Он сказал. Я написал на промокашке: «Окорок сердца». Так мне это показалось остроумно, что я не заметил его обиды.
Пришла весна. Когда вода в ручье за околицей вошла в берега, мы стали ходить на него колоть усачей. Усачи — небольшие рыбки — жили под камешками. Как-то раз я позвал Женю. Он обрадовался. Матери его дома не было, и Женя, глядя на меня, пошел босиком. Земля уже прогрелась, но вода в ручье была сильно холодная, ручей бежал из хвойного леса, и на дне, особенно под обрывами, еще лежал шершавый лед. Вилка была одна на двоих.
Чтобы выхвалиться перед Женькой своей ловкостью, я полез первым. Нужно было большое терпение, чтобы подойти, не спугнув, сзади. Усачи стояли головами против течения. Как назло, у меня ничего не получалось, мешала дурацкая торопливость.

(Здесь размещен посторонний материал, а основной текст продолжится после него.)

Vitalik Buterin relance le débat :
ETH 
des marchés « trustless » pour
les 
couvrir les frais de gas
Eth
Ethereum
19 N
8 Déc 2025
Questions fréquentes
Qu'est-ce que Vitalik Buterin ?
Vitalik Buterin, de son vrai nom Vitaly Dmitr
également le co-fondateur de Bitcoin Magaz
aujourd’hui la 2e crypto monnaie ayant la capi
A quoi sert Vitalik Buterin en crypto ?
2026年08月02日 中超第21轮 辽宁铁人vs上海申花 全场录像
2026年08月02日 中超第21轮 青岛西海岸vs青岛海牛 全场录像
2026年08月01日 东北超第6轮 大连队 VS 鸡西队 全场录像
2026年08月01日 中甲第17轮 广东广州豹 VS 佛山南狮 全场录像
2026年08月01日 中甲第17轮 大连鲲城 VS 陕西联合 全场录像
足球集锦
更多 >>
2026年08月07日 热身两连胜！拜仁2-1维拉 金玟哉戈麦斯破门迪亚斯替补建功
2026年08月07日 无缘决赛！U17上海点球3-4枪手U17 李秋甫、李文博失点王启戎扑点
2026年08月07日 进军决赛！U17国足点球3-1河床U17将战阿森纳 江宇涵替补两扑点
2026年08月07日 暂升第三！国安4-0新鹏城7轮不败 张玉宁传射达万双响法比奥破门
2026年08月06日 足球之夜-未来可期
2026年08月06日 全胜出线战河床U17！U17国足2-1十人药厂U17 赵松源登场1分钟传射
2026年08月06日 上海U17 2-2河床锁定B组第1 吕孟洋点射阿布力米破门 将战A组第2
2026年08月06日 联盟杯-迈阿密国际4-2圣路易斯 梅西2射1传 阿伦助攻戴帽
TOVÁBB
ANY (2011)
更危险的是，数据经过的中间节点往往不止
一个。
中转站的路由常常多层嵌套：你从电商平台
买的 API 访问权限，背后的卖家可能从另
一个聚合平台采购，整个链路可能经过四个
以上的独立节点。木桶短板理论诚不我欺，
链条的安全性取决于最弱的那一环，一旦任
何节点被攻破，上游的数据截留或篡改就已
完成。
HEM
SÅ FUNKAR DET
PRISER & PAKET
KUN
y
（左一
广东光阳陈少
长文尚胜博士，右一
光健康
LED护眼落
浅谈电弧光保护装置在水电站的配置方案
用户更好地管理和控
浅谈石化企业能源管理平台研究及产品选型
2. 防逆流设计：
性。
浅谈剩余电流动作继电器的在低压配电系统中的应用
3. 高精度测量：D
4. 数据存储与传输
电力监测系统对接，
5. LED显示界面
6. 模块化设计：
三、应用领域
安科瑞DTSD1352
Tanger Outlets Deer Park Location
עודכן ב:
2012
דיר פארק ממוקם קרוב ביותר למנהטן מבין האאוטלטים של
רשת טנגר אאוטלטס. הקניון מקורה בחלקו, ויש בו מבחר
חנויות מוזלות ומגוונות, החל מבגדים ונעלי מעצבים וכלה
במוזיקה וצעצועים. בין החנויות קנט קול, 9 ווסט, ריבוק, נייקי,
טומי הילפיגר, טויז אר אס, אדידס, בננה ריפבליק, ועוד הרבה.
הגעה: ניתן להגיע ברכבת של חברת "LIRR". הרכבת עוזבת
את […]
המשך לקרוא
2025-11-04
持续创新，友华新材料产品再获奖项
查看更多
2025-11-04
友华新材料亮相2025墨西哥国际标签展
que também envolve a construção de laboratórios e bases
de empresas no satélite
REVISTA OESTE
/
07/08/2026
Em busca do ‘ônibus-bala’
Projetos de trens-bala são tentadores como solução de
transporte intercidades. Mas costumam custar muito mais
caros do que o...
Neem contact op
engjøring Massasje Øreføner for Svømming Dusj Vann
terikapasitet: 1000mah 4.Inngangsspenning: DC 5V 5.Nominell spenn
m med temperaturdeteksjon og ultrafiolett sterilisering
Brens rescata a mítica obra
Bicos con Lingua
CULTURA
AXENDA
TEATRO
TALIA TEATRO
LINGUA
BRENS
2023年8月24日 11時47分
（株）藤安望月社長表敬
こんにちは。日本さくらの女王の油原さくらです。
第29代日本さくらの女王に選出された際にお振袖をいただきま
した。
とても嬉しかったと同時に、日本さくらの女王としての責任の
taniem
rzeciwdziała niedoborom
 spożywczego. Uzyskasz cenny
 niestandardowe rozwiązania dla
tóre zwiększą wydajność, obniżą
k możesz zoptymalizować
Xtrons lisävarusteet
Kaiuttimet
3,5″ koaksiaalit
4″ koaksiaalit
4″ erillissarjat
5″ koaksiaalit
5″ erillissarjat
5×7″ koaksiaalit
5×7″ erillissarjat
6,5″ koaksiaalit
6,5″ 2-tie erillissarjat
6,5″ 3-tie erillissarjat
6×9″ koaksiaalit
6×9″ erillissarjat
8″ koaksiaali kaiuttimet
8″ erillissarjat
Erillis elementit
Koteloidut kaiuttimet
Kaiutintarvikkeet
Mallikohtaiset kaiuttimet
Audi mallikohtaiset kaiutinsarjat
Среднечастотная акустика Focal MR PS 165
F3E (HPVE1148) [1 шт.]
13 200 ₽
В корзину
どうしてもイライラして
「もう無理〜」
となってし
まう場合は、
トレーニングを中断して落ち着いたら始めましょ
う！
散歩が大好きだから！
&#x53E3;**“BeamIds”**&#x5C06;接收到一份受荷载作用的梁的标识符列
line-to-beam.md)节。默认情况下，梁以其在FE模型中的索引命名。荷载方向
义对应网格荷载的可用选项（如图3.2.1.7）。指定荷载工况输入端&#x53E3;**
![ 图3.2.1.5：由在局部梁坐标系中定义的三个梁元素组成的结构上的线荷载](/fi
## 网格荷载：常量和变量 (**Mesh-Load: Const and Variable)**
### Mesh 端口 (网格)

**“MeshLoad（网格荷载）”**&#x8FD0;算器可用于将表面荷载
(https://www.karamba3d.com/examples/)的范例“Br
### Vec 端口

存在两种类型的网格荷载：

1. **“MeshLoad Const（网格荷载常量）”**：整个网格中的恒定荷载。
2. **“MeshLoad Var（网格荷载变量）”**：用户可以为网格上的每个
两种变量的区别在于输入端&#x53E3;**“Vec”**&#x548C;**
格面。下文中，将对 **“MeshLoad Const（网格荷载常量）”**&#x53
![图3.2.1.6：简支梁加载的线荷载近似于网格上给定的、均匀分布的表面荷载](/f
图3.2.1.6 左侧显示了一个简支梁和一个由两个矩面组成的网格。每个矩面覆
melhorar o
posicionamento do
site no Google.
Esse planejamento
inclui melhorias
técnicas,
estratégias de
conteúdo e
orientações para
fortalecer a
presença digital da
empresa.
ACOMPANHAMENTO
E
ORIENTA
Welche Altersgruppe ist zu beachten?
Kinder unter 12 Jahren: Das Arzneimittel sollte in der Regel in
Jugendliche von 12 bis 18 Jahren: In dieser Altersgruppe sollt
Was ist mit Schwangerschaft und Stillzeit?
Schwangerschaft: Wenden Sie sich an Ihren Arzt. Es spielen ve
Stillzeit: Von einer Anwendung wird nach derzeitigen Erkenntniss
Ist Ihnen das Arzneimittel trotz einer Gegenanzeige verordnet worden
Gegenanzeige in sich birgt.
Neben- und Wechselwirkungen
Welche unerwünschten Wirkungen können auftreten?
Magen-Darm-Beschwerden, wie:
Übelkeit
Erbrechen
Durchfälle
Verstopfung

Женька зашел вперед, выследил усача и аккуратно наколол его на вилку, толстенького, чуть не с палец. А я вылез на берег и побегал, чтоб отогреть ноги. У Женьки получалось гораздо лучше, он все брел и брел по ледяной воде, осторожно поднимая плоские камни. Банка наполнялась.
Солнце снизилось, стало холодно. Я даже на берегу замерз, а каково было ему, шедшему по колени в воде. Наконец, и он вылез на берег.
— Ты побегай, — посоветовал я. — Согреешься.
Но как же он мог побегать — с больным-то сердцем? Мне бы ему ноги растереть. Да в конце концов хотя бы матери его сказать, что он замерз, но он не велел говорить, где мы были, всех усачей отдал мне. Дрожал от холода, но был очень доволен, что не отстал от меня, даже лучше.
Его снова положили в больницу.
Так как он часто там лежал, то я и не подумал, что на этот раз из-за нашей рыбалки.
Мы бежали на луга за диким луком и по дороге забежали в больницу. Женька стоял в окне, мы кричали, принести ли ему дикого лука. Он написал на бумажке и приложил к стеклу: «Спасибо. У меня все есть».
— Купаться уже начали! — кричали мы. — На Поповском озере.
Он улыбался и кивал головой. Мы отвалились от подоконника и помчались. От ворот я оглянулся — он стоял в окне в белой рубахе и смотрел вслед.
Раз нельзя, то мы и не принесли ему дикого лука. На другой день ходили есть сивериху — сосновую кашку, еще через день жечь траву на Красную гору, потом снова бегали за диким луком, но он уже зачерствел.